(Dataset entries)

■ ■ ■

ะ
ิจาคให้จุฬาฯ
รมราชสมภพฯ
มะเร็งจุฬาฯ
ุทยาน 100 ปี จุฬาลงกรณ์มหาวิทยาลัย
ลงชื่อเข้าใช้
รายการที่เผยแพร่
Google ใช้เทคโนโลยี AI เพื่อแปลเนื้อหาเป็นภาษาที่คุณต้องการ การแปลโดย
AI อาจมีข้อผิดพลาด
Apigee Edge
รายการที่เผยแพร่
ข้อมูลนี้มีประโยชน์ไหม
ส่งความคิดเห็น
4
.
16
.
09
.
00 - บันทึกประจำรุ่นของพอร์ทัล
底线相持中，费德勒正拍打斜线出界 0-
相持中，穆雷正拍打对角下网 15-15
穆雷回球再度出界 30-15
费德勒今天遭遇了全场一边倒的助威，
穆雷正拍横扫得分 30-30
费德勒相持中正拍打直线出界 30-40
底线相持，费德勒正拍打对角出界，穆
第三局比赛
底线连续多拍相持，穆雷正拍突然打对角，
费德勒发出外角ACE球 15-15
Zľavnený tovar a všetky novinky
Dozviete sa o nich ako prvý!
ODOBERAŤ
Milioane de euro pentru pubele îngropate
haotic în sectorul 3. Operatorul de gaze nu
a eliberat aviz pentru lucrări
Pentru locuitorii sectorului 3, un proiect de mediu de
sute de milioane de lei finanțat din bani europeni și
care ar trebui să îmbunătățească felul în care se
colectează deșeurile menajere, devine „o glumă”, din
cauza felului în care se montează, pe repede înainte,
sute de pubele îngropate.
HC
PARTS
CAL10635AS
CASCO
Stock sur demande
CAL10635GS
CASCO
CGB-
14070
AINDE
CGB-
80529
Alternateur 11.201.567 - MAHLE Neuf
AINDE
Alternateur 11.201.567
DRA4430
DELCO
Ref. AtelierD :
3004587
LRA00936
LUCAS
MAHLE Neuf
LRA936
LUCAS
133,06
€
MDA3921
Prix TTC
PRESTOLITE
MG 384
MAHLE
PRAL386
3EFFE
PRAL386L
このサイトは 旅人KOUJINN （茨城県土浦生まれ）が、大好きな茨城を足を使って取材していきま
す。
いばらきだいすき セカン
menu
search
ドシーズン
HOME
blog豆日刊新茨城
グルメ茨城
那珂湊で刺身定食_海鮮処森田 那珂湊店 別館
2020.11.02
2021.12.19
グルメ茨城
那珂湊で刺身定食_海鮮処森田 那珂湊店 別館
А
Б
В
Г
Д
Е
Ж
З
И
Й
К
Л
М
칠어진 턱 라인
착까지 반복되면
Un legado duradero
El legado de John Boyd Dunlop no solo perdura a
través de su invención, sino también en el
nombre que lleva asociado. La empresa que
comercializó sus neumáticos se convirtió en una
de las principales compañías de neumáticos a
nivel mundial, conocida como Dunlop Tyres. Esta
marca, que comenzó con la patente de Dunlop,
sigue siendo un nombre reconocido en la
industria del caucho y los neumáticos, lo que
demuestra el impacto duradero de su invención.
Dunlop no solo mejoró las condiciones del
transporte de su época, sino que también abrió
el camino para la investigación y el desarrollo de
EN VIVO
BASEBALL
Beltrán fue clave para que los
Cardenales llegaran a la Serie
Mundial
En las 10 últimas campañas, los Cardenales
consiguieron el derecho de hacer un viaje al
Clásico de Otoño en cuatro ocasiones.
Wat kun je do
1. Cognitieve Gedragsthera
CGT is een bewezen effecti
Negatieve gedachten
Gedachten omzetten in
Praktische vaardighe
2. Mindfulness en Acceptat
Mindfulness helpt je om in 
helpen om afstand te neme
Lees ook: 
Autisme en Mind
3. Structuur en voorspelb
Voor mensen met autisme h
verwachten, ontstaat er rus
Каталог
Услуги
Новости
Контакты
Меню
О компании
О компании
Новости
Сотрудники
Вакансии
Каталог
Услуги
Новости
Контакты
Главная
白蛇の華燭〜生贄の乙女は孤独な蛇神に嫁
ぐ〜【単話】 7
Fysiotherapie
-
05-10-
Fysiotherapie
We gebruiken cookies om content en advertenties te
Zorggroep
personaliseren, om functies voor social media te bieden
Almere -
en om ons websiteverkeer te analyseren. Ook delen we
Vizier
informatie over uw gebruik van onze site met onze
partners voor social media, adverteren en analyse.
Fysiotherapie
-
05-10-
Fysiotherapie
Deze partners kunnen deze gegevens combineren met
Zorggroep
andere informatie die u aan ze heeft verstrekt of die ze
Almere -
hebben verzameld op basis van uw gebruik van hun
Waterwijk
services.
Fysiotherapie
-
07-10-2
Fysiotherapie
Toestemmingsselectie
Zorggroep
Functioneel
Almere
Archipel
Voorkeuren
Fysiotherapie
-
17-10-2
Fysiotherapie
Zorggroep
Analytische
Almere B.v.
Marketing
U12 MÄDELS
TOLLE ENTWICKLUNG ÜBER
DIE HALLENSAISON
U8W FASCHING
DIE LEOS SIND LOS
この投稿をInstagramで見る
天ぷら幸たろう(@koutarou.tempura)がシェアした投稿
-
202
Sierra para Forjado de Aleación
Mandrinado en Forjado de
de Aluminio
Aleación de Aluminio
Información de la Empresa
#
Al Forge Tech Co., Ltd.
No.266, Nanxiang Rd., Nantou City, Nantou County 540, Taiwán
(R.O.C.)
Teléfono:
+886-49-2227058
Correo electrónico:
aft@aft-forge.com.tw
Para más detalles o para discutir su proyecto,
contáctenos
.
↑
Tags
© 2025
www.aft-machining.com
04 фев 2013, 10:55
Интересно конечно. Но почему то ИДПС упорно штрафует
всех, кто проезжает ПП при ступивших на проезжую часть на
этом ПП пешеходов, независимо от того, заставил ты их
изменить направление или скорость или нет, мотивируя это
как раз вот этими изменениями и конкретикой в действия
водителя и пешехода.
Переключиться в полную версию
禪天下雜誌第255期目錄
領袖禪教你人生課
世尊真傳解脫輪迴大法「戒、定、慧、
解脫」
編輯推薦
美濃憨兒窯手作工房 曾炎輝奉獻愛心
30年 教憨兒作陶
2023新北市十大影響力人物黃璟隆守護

■ ■ ■

■ Work instructions
Report each line in the data above that holds the word "Forjado" by copying it.

■ Solved problem
Sierra para Forjado de Aleación
Mandrinado en Forjado de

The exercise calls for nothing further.